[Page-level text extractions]
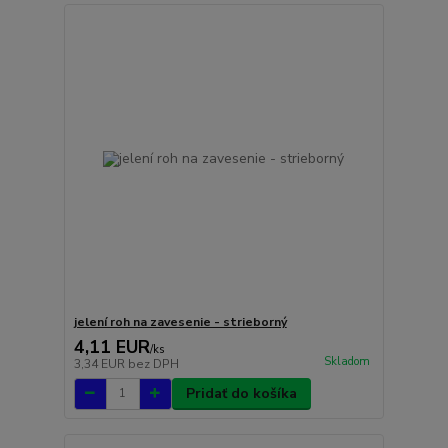
jelení roh na zavesenie - strieborný
4,11 EUR
/
ks
Skladom
3,34 EUR
bez DPH
Pridať do košíka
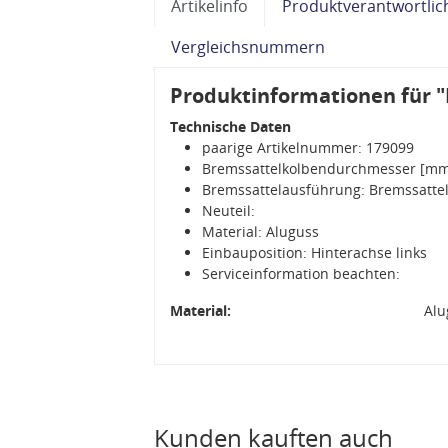
Artikelinfo
Produktverantwortlic
Vergleichsnummern
Produktinformationen für "
Technische Daten
paarige Artikelnummer: 179099
Bremssattelkolbendurchmesser [mm
Bremssattelausführung: Bremssattel
Neuteil:
Material: Aluguss
Einbauposition: Hinterachse links
Serviceinformation beachten:
Material:
Alu
Kunden kauften auch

** TASK **
Print all the records exactly, minus any images.

** EXERCISE SOLUTION **
jelení roh na zavesenie - strieborný
4,11 EUR
/
ks
Skladom
3,34 EUR
bez DPH
Pridať do košíka
Artikelinfo
Produktverantwortlic
Vergleichsnummern
Produktinformationen für "
Technische Daten
paarige Artikelnummer: 179099
Bremssattelkolbendurchmesser [mm
Bremssattelausführung: Bremssattel
Neuteil:
Material: Aluguss
Einbauposition: Hinterachse links
Serviceinformation beachten:
Material:
Alu
Kunden kauften auch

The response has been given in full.